In this moment of ever-advancing technology and massive data collection initiatives, laws and business practices have struggled to keep up with new and persistent data privacy and security risks. Despite its age, HIPAA—enacted over 25 years ago—remains a critical regulatory framework for protecting and safeguarding health information in the healthcare industry.
To strike a balance between the utility of data and safeguarding patient confidentiality, HIPAA provides guidelines for de-identifying protected health information (PHI); however, de-identification is not without its challenges. At its core, de-identification involves stripping away personally identifiable elements from health data to ensure that the resulting data set cannot be traced back to individuals and patients.
The two primary methods
The HIPAA Privacy Rule permits organizations to use two primary methods to de-identify health information: “expert determination” and “safe harbor.”[1] Satisfying either method demonstrates that the organization has met the de-identification requirements described in the HIPAA Privacy Rule. An added benefit of using one of these methods to de-identify health information is that the information or data sets created are no longer subject to the HIPAA Privacy Rule and do not fall within the definition of PHI.[2]

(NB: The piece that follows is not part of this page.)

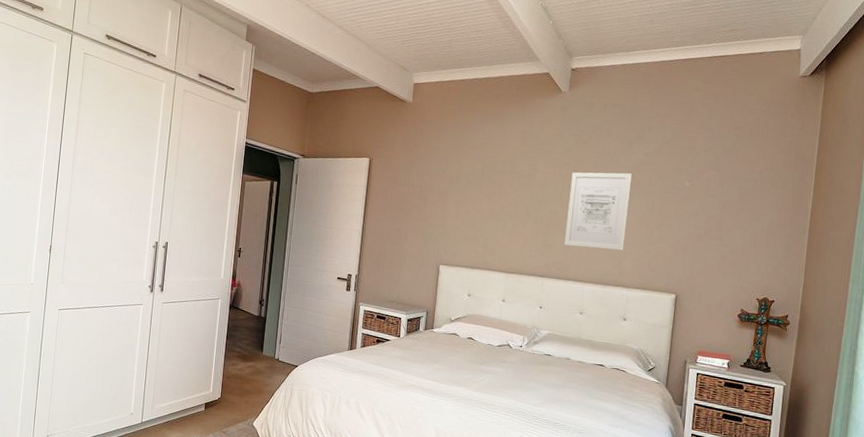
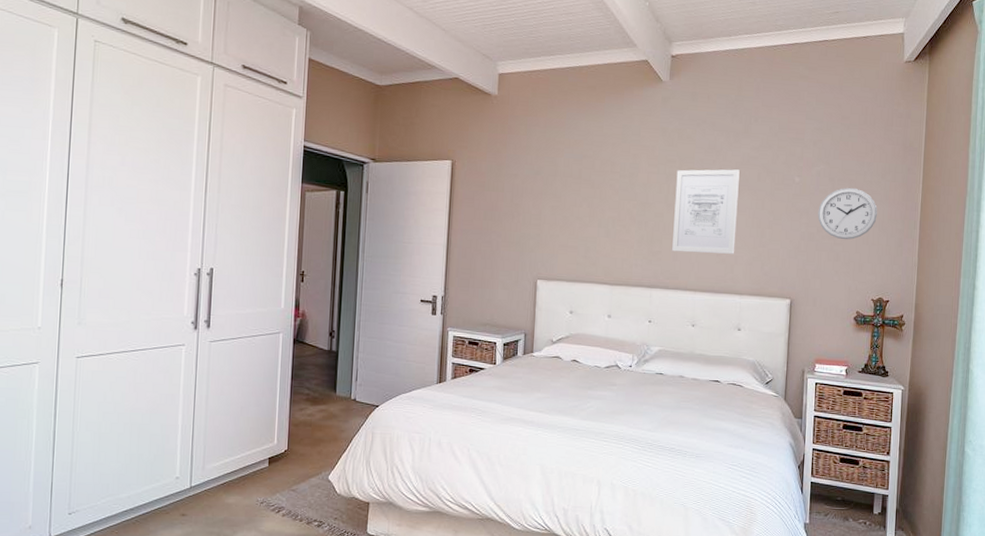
wall clock: none [706,193,767,242] -> present [817,187,878,240]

The “expert determination” method means that someone with appropriate knowledge and expertise in statistical and scientific principles applies these principles to de-identify health information. In using this method, the expert must determine that there is a very small risk that the remaining data could be used alone or in combination with other available information to identify the individual and document the methods and results of the determination.[3] The U.S. Department of Health and Human Services (HHS) has issued guidance about using the expert method of de-identifying health information.[4]
The “safe harbor” method requires an organization to remove 17 specific identifiers of the individual or relatives, employers, or household members using technology or manual labor. The specific identifiers that must be removed include names; dates including birth, death, services, discharge, etc.; mailing and email addresses; numbers including phone, fax, social security, medical records, health plan, account, license and certification, license plates, and vehicle identification; URLs and IP addresses; and full-face photographic images.[5]
While the first 17 identifiers listed under HIPAA are explicit, there is an 18th identifier, which is a “catch-all category” that is described as “any other unique identifying number or characteristic” or combination of data that may lead to the identification of an individual.[6] Examples of identifying information that may fall into this category include clinical trial record numbers and barcodes on medical records or prescriptions.[7] HHS provided additional guidance and examples of methods for de-identification of PHI.[8]Removing this identifier ensures that even if all explicit identifiers are removed, any remaining unique information that could still link the data to an individual is accounted for and removed.
This catch-all provision underscores the evolving nature of data and privacy concerns. As technology advances, new data sources and techniques may emerge that could potentially link de-identified data back to individuals. By including the 18th identifier, HIPAA protects patients despite new and unforeseen risks.